PayPal protects sellers in a limited fashion via the Seller Protection Policy. In general the Seller Protection Policy is intended to protect the seller from chargebacks or buybacks but it is subject to various terms. PayPal states the Seller Protection Policy is "designed to protect sellers against claims by buyers of unauthorised payments and against claims of non-receipt of any merchandise". This policy should be read carefully before assuming protection. In particular the Seller Protection Policy includes a list of "Exclusions" which itself includes "Intangible goods", "Claims for receipt of goods 'not as described'" and "Total reversals over the annual limit". There are also other restrictions in terms of the sale itself, the payment method and the destination country the item is shipped to (simply having a tracking mechanism is not sufficient to guarantee the Seller Protection Policy is in effect).

Sandbox

PayPal also has a "sandbox" version geared towards developers. Template:Sect-stub

Criticism

PayPal is not subject to regular banking regulations. Because it considers itself to be an 'electronic money transmitter', user rights and safeguards vary.

Controversial aspects of PayPal include the terms of its User Agreement; particularly, for limiting account access and user access to funds. According to the PayPal user agreement, users agree to give PayPal the power to limit access to funds in the account for 180 days. This policy appears to protect PayPal from financial loss in the event of chargebacks or disputes. Banks and financial institutions provide chargeback rights for a specified period of time that varies by the institution. PayPal's account access limitations prevent the movement of funds until discrepancies, or terms of the limitation, are resolved.

In March 2002, two PayPal account holders separately sued the company for alleged violations of the Electronic Funds Transfer Act (EFTA) and California law. Most of the allegations concerned PayPal's dispute resolution procedures. The two lawsuits were merged into one class action lawsuit (In re PayPal litigation). An informal settlement was reached in November 2003, and a formal settlement was signed on June 11, 2004. The settlement requires that PayPal change its business practices (including changing its dispute resolution procedures to make them EFTA-compliant), as well as making a $9.25 million USD payment to members of the class. PayPal denies any wrongdoing.

■ **Records supplied**:

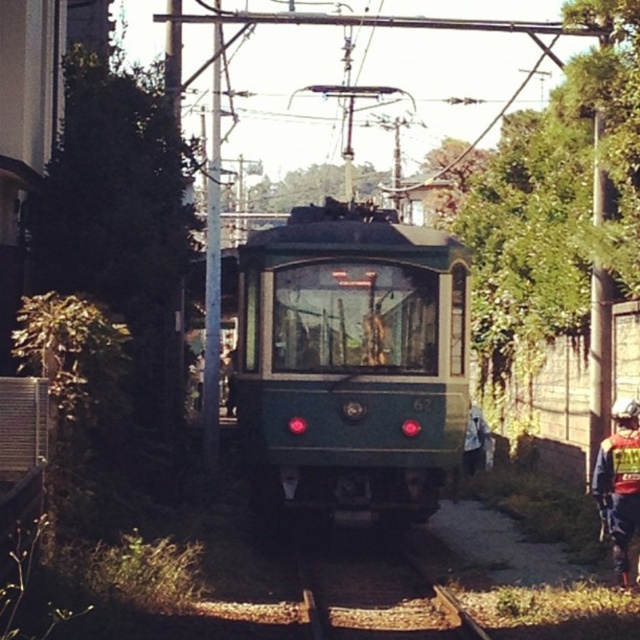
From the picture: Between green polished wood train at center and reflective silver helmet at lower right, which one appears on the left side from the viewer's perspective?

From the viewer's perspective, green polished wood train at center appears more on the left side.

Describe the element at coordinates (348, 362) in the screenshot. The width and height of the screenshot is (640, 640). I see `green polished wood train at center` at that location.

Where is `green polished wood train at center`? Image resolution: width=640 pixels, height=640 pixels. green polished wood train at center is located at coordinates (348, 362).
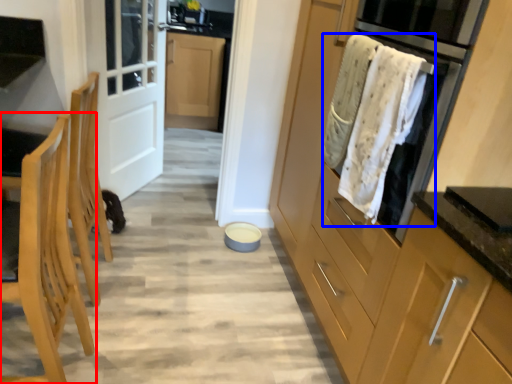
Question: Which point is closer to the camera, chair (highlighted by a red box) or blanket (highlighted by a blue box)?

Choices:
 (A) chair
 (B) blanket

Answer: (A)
...
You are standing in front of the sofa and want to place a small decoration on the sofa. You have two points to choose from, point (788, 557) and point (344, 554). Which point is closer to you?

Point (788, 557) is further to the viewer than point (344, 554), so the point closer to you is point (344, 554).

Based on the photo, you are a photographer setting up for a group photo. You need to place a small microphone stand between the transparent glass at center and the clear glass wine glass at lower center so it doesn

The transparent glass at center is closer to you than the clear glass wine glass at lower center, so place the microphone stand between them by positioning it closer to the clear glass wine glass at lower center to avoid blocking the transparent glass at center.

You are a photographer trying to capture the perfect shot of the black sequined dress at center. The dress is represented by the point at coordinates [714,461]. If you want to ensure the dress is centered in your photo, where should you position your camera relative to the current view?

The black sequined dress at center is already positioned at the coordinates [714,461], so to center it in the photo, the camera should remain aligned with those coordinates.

■ **Given problem 1**:
Restate word for word the part of the PayPal passage starting with "Controversial aspects of" and going on through "limitation, are resolved.".
■ **Given problem 2**:
Quote the lines of the listing starting with the line with "From the picture: Between" and going on through the line with "Answer: (A)", and leave the pictures out of your answer.
The PayPal passage and the listing have nothing to do with each other.

■ **Result 1**:
Controversial aspects of PayPal include the terms of its User Agreement; particularly, for limiting account access and user access to funds. According to the PayPal user agreement, users agree to give PayPal the power to limit access to funds in the account for 180 days. This policy appears to protect PayPal from financial loss in the event of chargebacks or disputes. Banks and financial institutions provide chargeback rights for a specified period of time that varies by the institution. PayPal's account access limitations prevent the movement of funds until discrepancies, or terms of the limitation, are resolved.

■ **Result 2**:
From the picture: Between green polished wood train at center and reflective silver helmet at lower right, which one appears on the left side from the viewer's perspective?

From the viewer's perspective, green polished wood train at center appears more on the left side.

Describe the element at coordinates (348, 362) in the screenshot. The width and height of the screenshot is (640, 640). I see `green polished wood train at center` at that location.

Where is `green polished wood train at center`? Image resolution: width=640 pixels, height=640 pixels. green polished wood train at center is located at coordinates (348, 362).
Question: Which point is closer to the camera, chair (highlighted by a red box) or blanket (highlighted by a blue box)?

Choices:
 (A) chair
 (B) blanket

Answer: (A)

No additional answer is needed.